Assistant Secretary for Strategy, Plans, Analysis and Risk, U.S. Department of Homeland Security
- In office 2012–2015
- Succeeded by: Brodi Kotila

Personal details
- Education: Columbia University (BA) Georgetown University Law Center (JD)
- Occupation: lawyer, public servant

= Alan D. Cohn =

American government official

Alan D. Cohn is an American lawyer and former government official who served as Assistant Secretary for Strategy, Planning, Analysis & Risk in the United States Department of Homeland Security Office of Policy from 2012 to 2015.

== Biography ==
Cohn received his A.B. in history and political science from Columbia University in 1993 and a J.D. degree from Georgetown University Law Center in 1997.

From 1990 to 1994, he was an emergency medical technician in New York City. As a student at Columbia, he was a volunteer for Columbia Area Volunteer Ambulance (CAVA, now CUEMS), a student-operated volunteer ambulance corps that provides pre-hospital emergency medical care to residents in Columbia-owned buildings on its Morningside Heights campus. Cohn was also a per-diem EMT with the New York Hospital-Cornell Medical Center (now NewYork-Presbyterian Hospital, one of the NYC 911 system voluntary ambulance providers) from 1991-1994, and responded to the 1993 World Trade Center bombing in that capacity. Cohn was a FEMA Disaster Assistance Employee from 1995 to 2006, and a Planning Officer on the Fairfax County Urban Search & Rescue Task Force from 1998 to 2006.

From 1997 to 1999, he worked at Littler Mendelson as an associate.
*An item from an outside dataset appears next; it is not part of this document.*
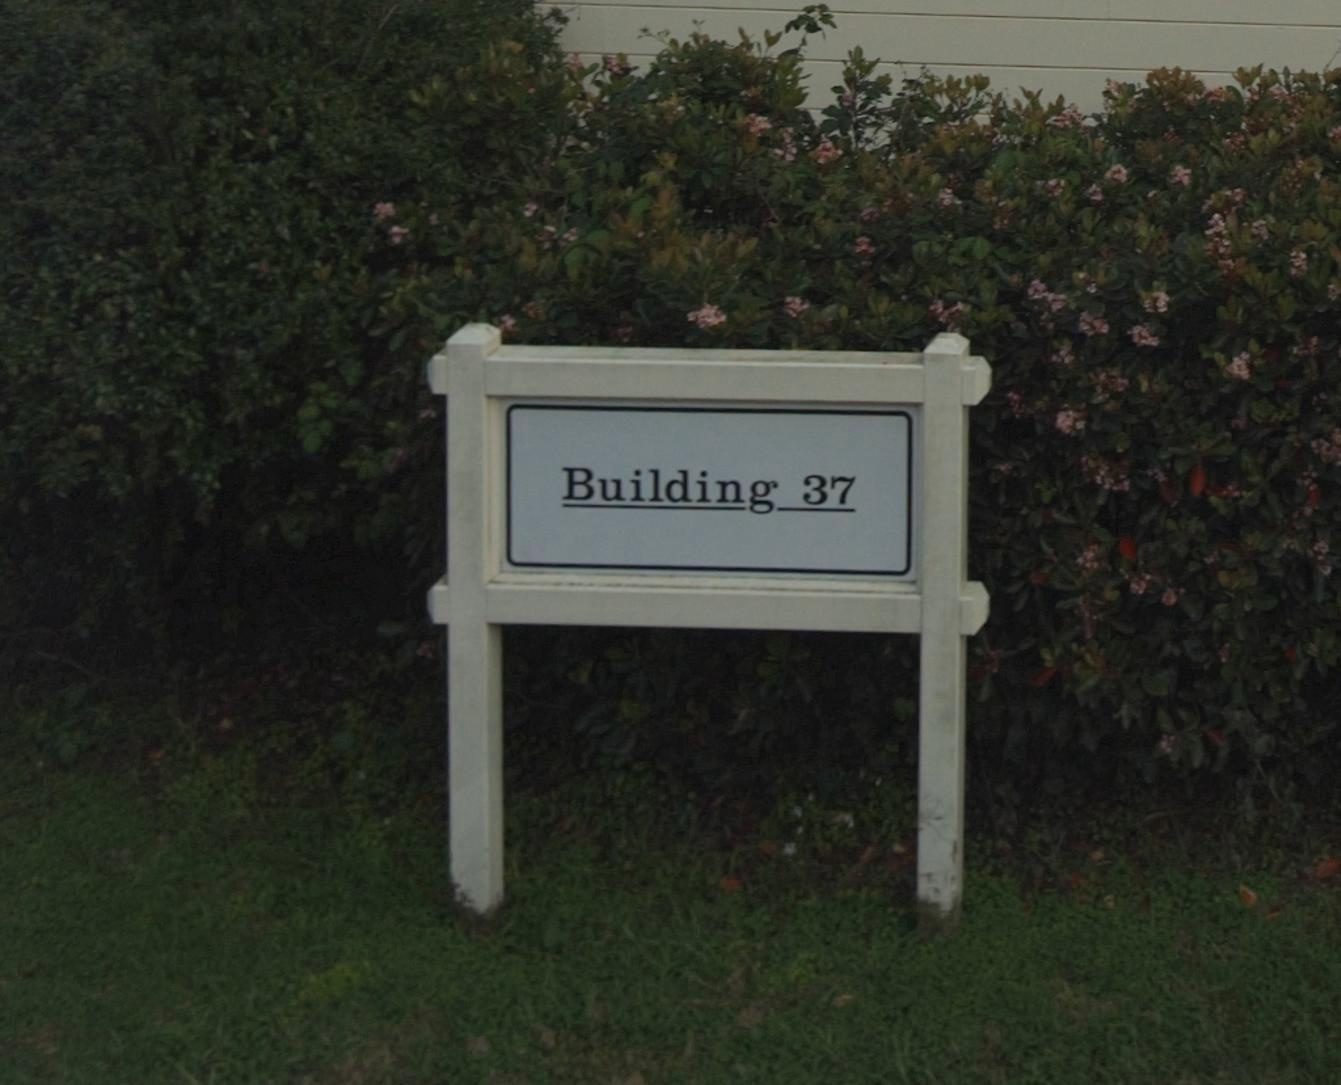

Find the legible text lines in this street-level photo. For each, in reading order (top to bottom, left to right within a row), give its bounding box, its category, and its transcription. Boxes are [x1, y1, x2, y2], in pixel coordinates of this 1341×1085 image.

[559, 464, 780, 515] None: Building
[799, 472, 859, 508] StreetNumber: 37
He was an associate and of counsel at Akin Gump Strauss Hauer & Feld from 2000 to 2006.

Cohn joined the United States Department of Homeland Security as the Director of Emergency Preparedness and Response Policy in the Department of Homeland Security's Office of Policy Development, serving in that role from 2006 to 2008. In 2007, he joined the Senior Executive Service.

From 2008 to 2012, he was Deputy Assistant Secretary for Policy (Strategic Plans). From 2012 to 2015, he served as Assistant Secretary for Strategy, Planning, Analysis & Risk, where his work was responsible for strategy development, assessment, and evaluation, strategic environment assessment, risk modeling, assessment, and analysis, capability and vulnerability assessment, and economic and statistical analysis.

As Assistant Secretary, Cohn established the cyber policy office within the DHS Office of Policy and designed department policy on cybersecurity information sharing, cybercrime and cyber-related sanctions, and cyber incident management. He also represented the DHS on the Committee on Foreign Investments in the United States, designed and led the first two Quadrennial Homeland Security Reviews. He also helped implement DHS Secretary Jeh Johnson’s Unity of Effort Initiative to reform DHS governance and management.

Cohn authored the legal casebook, "Domestic Preparedness: Law, Policy, and National Security" (Carolina Academic Press 2012), as an adjunct professor at Georgetown University Law Center.

In 2015, Cohn joined Steptoe LLP, becoming partner and co-chair of the firm's blockchain and cryptocurrency practice.